- [About this task] Convert the listing, from its first line up to and including the line containing "Шурпа у казані, приготування", into a Markdown table with the columns "Row" and "Line", numbering each line and leaving out blank lines.

- [Supplied material]
☆ ☆ ☆ ☆ ☆ ☆ ☆

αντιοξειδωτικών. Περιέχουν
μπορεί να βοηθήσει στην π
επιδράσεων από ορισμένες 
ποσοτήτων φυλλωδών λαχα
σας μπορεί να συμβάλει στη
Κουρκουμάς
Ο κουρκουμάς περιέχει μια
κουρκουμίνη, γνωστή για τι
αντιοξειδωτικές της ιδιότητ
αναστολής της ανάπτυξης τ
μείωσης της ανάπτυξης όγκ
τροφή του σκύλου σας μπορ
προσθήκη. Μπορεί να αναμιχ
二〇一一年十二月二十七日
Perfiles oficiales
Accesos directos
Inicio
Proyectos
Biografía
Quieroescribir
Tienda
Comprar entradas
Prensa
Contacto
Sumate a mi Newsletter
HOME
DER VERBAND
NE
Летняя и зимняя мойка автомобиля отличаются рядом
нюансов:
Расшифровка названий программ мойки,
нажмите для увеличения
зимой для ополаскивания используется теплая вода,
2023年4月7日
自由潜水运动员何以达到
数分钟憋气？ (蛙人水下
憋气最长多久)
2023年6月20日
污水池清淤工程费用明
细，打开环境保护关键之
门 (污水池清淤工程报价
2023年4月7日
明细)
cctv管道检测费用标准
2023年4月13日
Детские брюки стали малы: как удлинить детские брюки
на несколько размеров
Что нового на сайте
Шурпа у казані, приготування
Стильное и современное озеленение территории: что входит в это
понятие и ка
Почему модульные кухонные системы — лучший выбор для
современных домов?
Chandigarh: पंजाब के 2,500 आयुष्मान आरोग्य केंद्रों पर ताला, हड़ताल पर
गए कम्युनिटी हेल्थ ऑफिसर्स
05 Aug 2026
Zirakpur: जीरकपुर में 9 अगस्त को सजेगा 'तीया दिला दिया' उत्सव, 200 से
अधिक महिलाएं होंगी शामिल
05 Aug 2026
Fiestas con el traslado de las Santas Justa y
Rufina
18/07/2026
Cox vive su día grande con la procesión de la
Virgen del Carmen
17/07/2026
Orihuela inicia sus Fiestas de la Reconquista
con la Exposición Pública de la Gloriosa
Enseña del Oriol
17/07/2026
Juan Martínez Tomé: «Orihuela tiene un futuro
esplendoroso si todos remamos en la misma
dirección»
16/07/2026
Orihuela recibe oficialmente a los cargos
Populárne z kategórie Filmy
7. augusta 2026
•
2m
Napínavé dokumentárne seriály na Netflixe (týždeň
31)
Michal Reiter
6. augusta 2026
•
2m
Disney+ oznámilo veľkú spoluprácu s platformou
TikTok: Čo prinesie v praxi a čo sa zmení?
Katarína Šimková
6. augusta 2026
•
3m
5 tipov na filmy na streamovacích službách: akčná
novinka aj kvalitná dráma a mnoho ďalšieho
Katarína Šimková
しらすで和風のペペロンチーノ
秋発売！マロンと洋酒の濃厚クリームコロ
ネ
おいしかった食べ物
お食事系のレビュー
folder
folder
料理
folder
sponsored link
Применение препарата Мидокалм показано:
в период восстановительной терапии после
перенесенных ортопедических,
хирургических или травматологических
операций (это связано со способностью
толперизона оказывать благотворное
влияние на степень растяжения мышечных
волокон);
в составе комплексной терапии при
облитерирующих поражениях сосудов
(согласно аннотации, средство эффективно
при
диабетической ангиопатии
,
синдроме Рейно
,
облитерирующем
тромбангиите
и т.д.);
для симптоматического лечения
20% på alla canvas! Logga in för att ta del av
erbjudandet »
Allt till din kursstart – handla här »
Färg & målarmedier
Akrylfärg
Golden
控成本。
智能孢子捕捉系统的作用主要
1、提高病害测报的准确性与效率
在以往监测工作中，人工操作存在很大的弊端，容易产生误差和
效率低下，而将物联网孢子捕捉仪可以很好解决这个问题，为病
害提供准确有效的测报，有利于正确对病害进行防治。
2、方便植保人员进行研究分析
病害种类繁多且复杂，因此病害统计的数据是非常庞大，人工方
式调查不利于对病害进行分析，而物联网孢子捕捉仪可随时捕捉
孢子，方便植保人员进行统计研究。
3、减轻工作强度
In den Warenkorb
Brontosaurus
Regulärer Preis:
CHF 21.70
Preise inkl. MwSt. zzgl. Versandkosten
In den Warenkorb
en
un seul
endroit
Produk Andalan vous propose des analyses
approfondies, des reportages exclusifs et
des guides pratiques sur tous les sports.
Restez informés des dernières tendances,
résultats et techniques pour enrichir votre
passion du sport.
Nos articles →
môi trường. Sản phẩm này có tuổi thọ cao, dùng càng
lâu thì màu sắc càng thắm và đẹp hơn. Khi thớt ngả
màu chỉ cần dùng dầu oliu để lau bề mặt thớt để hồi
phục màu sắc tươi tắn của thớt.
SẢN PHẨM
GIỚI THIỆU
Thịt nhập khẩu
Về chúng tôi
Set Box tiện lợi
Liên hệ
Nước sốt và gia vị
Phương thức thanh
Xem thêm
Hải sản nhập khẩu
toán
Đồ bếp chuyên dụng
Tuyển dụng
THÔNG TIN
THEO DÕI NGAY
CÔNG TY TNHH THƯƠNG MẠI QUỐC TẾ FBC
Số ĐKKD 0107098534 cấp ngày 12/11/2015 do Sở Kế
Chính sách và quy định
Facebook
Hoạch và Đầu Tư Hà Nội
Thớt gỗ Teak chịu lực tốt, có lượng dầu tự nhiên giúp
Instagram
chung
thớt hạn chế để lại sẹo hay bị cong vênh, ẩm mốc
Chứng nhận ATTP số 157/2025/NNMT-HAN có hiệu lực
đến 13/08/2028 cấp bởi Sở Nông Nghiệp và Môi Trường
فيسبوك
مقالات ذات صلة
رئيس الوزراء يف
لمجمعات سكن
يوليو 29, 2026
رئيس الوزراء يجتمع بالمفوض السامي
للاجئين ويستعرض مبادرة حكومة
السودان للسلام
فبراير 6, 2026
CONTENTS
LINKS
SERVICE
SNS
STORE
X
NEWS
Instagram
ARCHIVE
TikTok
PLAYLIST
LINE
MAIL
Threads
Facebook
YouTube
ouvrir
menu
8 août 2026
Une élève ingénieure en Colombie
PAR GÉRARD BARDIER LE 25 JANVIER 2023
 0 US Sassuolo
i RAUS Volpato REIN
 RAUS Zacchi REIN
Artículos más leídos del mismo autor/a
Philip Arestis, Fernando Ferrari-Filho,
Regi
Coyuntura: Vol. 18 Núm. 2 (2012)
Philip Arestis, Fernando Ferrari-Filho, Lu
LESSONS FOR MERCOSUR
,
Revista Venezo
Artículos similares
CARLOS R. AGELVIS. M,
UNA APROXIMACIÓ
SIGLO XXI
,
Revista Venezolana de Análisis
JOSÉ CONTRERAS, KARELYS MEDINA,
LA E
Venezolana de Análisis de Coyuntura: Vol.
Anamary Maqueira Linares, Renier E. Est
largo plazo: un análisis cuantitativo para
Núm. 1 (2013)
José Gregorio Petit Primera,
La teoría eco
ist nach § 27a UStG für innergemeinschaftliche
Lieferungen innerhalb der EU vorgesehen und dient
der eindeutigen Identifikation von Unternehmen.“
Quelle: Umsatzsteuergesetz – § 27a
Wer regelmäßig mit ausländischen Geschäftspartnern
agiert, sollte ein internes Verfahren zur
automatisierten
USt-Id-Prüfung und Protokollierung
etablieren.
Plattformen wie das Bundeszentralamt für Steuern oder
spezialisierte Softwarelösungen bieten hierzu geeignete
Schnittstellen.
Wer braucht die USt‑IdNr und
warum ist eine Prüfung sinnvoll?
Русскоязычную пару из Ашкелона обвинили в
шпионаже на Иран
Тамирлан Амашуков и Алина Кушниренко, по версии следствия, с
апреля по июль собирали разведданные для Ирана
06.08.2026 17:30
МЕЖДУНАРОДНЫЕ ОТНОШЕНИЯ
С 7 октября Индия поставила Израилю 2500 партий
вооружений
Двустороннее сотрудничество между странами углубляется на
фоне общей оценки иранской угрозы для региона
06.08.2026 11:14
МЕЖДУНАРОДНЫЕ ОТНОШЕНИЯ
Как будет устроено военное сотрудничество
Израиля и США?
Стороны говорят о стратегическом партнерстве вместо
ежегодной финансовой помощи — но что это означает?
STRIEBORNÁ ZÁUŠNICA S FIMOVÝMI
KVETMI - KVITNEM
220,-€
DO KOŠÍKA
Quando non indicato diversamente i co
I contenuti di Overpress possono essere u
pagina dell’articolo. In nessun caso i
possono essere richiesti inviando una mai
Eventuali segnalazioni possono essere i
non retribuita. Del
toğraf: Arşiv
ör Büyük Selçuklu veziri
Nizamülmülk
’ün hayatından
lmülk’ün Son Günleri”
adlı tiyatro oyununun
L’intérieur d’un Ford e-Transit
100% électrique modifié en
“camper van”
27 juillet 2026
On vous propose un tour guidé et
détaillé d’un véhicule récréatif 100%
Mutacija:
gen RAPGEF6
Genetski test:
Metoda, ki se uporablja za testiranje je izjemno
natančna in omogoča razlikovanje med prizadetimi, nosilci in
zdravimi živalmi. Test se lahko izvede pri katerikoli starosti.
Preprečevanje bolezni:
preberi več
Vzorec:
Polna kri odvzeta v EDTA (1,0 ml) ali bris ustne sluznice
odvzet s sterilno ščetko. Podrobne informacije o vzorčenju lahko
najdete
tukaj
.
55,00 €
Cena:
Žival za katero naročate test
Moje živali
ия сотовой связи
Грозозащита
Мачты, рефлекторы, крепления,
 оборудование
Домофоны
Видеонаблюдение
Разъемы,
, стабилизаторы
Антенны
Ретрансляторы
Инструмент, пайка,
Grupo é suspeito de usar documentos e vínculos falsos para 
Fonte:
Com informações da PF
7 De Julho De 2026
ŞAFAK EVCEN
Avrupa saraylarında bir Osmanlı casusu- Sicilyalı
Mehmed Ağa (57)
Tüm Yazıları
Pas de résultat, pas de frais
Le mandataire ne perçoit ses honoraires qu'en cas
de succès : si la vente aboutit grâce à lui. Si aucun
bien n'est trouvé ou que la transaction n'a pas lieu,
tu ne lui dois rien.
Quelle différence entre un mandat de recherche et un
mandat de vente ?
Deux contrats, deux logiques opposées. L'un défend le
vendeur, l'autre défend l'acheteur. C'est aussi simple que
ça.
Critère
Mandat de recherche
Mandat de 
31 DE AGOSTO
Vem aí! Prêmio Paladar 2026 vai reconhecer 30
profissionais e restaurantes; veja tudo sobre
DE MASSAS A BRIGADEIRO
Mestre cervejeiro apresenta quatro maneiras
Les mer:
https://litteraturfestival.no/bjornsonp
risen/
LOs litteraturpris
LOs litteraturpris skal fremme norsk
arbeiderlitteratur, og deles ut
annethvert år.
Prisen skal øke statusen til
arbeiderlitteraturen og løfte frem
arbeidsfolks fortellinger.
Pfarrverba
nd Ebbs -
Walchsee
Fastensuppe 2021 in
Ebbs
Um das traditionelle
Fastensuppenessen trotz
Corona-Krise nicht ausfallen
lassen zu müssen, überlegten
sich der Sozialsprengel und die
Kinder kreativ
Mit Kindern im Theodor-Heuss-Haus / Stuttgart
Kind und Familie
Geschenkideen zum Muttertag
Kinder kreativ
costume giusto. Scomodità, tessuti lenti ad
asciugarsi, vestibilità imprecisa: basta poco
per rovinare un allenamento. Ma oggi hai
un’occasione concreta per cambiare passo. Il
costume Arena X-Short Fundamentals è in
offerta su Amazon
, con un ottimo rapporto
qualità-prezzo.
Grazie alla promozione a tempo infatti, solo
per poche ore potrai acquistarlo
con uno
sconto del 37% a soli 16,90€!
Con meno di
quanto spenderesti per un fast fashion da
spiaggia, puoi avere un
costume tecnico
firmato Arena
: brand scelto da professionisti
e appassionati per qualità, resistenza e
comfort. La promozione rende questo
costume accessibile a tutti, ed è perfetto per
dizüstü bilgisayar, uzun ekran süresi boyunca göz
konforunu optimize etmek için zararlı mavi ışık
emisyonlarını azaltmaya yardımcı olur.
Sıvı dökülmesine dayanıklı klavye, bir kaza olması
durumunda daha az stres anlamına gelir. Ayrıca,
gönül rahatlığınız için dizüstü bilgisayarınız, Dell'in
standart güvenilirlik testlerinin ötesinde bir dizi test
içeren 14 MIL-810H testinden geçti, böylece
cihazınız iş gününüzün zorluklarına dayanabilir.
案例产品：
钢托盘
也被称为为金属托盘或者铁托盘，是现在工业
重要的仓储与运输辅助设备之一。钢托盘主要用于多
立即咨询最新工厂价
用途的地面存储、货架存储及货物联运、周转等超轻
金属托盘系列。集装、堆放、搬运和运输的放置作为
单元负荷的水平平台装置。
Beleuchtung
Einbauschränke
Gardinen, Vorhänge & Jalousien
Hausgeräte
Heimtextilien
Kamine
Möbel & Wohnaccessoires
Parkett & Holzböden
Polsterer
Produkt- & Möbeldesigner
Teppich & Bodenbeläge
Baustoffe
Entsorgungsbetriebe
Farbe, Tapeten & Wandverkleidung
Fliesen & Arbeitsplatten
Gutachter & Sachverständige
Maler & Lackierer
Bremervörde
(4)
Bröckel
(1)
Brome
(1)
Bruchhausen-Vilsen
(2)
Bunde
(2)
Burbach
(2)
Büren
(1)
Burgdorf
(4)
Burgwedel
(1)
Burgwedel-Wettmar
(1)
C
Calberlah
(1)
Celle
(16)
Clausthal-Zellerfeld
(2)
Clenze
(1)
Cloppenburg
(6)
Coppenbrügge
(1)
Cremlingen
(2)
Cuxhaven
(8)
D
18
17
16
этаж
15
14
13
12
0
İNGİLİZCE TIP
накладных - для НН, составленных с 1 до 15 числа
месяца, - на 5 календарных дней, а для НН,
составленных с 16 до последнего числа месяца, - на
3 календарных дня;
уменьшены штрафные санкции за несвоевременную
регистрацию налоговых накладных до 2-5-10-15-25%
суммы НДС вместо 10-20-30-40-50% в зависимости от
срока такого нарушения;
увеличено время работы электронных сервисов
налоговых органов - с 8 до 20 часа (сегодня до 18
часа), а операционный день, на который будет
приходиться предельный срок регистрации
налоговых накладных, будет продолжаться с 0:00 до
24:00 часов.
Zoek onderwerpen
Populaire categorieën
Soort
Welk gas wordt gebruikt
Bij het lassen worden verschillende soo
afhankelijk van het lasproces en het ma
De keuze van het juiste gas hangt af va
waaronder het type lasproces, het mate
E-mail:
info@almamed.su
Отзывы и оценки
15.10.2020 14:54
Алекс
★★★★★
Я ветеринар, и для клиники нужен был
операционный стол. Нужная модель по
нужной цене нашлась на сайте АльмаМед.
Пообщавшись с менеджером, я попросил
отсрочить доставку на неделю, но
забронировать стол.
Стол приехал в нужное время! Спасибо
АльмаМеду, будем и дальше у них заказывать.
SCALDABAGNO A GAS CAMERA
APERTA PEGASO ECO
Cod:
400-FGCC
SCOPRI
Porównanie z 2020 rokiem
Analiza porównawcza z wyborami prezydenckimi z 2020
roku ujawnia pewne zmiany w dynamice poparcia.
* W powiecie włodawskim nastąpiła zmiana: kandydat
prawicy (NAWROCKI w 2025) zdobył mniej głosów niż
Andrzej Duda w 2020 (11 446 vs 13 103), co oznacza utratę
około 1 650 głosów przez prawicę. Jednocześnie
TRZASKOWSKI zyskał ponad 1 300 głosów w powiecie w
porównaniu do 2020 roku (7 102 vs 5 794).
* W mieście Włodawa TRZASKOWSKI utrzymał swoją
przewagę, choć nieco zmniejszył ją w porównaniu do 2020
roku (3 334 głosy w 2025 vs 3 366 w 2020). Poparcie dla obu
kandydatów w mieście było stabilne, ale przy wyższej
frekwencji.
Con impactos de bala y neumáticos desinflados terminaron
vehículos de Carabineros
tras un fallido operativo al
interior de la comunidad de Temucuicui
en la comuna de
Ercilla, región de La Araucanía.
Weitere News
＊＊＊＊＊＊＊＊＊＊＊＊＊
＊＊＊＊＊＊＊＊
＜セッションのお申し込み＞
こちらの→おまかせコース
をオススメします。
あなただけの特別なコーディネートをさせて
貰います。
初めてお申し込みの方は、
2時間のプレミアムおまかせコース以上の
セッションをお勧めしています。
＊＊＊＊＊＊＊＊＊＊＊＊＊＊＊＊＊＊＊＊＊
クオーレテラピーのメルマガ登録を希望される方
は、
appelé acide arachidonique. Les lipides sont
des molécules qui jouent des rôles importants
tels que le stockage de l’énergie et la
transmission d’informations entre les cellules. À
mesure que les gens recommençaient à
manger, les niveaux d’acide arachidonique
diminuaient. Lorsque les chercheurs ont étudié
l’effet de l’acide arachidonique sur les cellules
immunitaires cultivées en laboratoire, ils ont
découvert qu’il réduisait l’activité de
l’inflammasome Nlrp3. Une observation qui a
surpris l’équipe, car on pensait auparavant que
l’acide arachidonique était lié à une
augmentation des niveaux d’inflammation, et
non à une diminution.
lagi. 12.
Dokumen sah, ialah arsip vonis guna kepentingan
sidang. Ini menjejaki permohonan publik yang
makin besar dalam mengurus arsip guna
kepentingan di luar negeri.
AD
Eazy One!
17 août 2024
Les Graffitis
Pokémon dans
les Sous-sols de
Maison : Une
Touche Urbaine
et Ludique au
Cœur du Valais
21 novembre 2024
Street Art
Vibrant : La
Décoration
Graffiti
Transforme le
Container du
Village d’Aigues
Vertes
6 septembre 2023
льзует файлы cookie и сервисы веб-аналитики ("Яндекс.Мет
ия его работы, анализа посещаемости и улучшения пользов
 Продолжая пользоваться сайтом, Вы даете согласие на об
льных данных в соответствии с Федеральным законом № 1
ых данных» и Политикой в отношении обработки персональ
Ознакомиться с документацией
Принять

☆ ☆ ☆ ☆ ☆ ☆ ☆

- [Result below]
| Row | Line |
|---|---|
| 1 | αντιοξειδωτικών. Περιέχουν |
| 2 | μπορεί να βοηθήσει στην π |
| 3 | επιδράσεων από ορισμένες  |
| 4 | ποσοτήτων φυλλωδών λαχα |
| 5 | σας μπορεί να συμβάλει στη |
| 6 | Κουρκουμάς |
| 7 | Ο κουρκουμάς περιέχει μια |
| 8 | κουρκουμίνη, γνωστή για τι |
| 9 | αντιοξειδωτικές της ιδιότητ |
| 10 | αναστολής της ανάπτυξης τ |
| 11 | μείωσης της ανάπτυξης όγκ |
| 12 | τροφή του σκύλου σας μπορ |
| 13 | προσθήκη. Μπορεί να αναμιχ |
| 14 | 二〇一一年十二月二十七日 |
| 15 | Perfiles oficiales |
| 16 | Accesos directos |
| 17 | Inicio |
| 18 | Proyectos |
| 19 | Biografía |
| 20 | Quieroescribir |
| 21 | Tienda |
| 22 | Comprar entradas |
| 23 | Prensa |
| 24 | Contacto |
| 25 | Sumate a mi Newsletter |
| 26 | HOME |
| 27 | DER VERBAND |
| 28 | NE |
| 29 | Летняя и зимняя мойка автомобиля отличаются рядом |
| 30 | нюансов: |
| 31 | Расшифровка названий программ мойки, |
| 32 | нажмите для увеличения |
| 33 | зимой для ополаскивания используется теплая вода, |
| 34 | 2023年4月7日 |
| 35 | 自由潜水运动员何以达到 |
| 36 | 数分钟憋气？ (蛙人水下 |
| 37 | 憋气最长多久) |
| 38 | 2023年6月20日 |
| 39 | 污水池清淤工程费用明 |
| 40 | 细，打开环境保护关键之 |
| 41 | 门 (污水池清淤工程报价 |
| 42 | 2023年4月7日 |
| 43 | 明细) |
| 44 | cctv管道检测费用标准 |
| 45 | 2023年4月13日 |
| 46 | Детские брюки стали малы: как удлинить детские брюки |
| 47 | на несколько размеров |
| 48 | Что нового на сайте |
| 49 | Шурпа у казані, приготування |